Opportunités d’emploi pour les enfants de la région
D’autre part, Mohamed Jouini, ingénieur agronome et membre de l’Union Tunisienne de l’Agriculture, assure que la question de la confiscation des sources d’eau par les compagnies pétrolières au détriment des éleveurs est débattue par les services de l’organisation. Il admet aussi que nombre de plaintes leur sont déjà parvenues de la part des éleveurs aussi bien à ce sujet qu’au sujet de la pollution causée par les mares d’eau stagnante et non traitée.
Jouini affirme que ces dernières années ont vu de nombreuses têtes de bétail et de chameau atteintes de maladies que les laboratoires du Ministère de l’Agriculture n’ont jamais réussi à diagnostiquer.
Les compagnies pétrolières sont protégées par le programme de la « responsabilité Sociale » qui couvre leurs dérives environnementales. En effet, avec l’étendue de leurs activités, les compagnies emploient un nombre croissant de sociétés de services, permettant ainsi de fournir aux enfants de la région de nombreux emplois.

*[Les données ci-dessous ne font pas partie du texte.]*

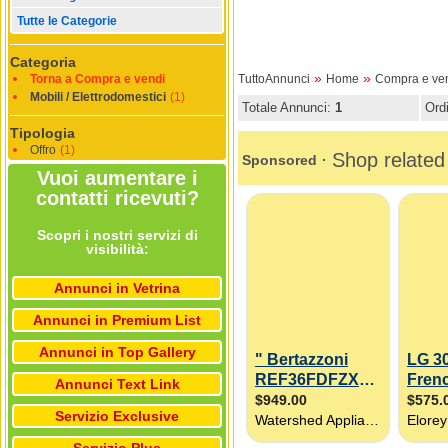
Tutte le Categorie
Categoria
»
»
Torna a Compra e vendi
TuttoAnnunci
Home
Compra e ve
Mobili / Elettrodomestici
(1)
Totale Annunci:
1
Ord
Tipologia
Offro
(1)
Vuoi aumentare i
contatti ricevuti?
Scopri i nostri servizi di
visibilità:
Annunci in Vetrina
Annunci in Premium List
Annunci in Top Gallery
Annunci Text Link
Servizio Exclusive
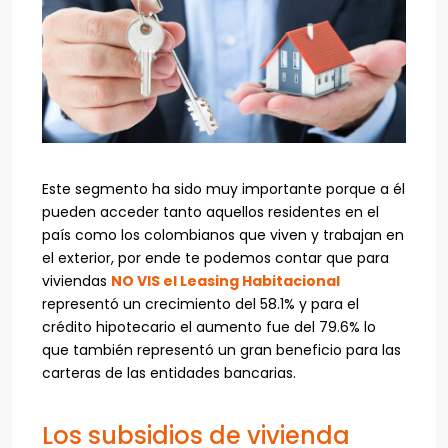
Este segmento ha sido muy importante porque a él
pueden acceder tanto aquellos residentes en el
país como los colombianos que viven y trabajan en
el exterior, por ende te podemos contar que para
viviendas
NO VIS el Leasing Habitacional
representó un crecimiento del 58.1% y para el
crédito hipotecario el aumento fue del 79.6% lo
que también representó un gran beneficio para las
carteras de las entidades bancarias.
Los subsidios de vivienda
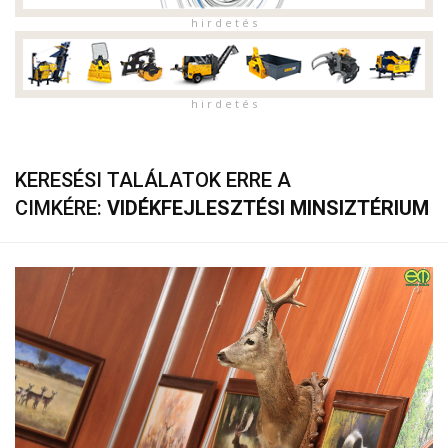
h i r d e t é s
h i r d e t é s
KERESÉSI TALÁLATOK ERRE A
CIMKÉRE:
VIDÉKFEJLESZTÉSI MINSIZTÉRIUM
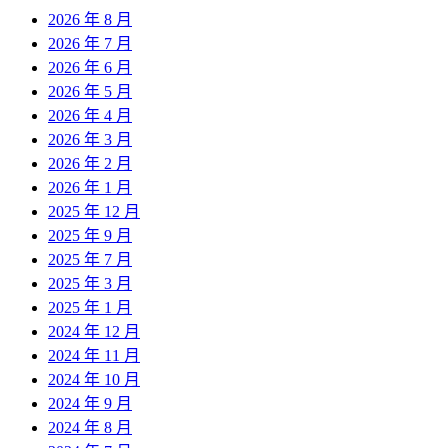
2026 年 8 月
2026 年 7 月
2026 年 6 月
2026 年 5 月
2026 年 4 月
2026 年 3 月
2026 年 2 月
2026 年 1 月
2025 年 12 月
2025 年 9 月
2025 年 7 月
2025 年 3 月
2025 年 1 月
2024 年 12 月
2024 年 11 月
2024 年 10 月
2024 年 9 月
2024 年 8 月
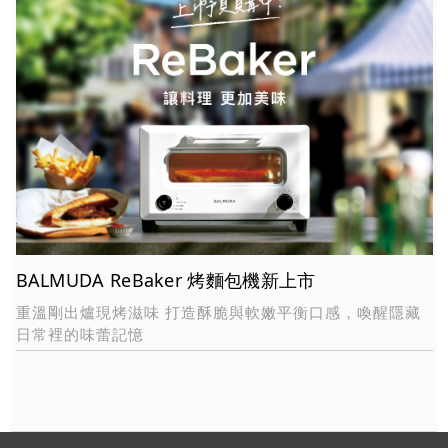
BALMUDA ReBaker 烤麵包機新上市
重溫剛出爐現烤滋味 打造酥脆與軟嫩平衡口感，喚醒隱藏
日常裡的味蕾記憶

Une bonne nouvelle pour cette période qui suit la révolution tunisienne, née du soulèvement d’une société exaspérée par le chômage.
Aussi, en collaboration avec les autorités régionales, les compagnies pétrolières se sont-elles impliquées dans ce programme de la « Responsabilité Sociale » qui consiste à accorder aux autorités locales une importante somme annuelle, estimée à près de 2.5 milliards en 2016, soit plus d’un million d’euros. Cette somme est destinée à financer des programmes de développement pour les jeunes, ainsi qu’à fonder des organisations de la société civile à l’instar de l’association autrichienne "Success Skills" dont le rôle est, entre autres, de financer de petits projets au profit des jeunes diplômés.
Tataouine est l’un des gouvernorats les plus marginalisés du pays, avec un des taux d’emploi les plus faibles du pays et peu d’opportunités d’emploi. Un contexte favorable aux compagnies pétrolières qui affirment que leur activité est une aubaine aussi bien pour le pouvoir que pour les habitants de la région, et leur permettant de reléguer les dommages environnementaux au second plan.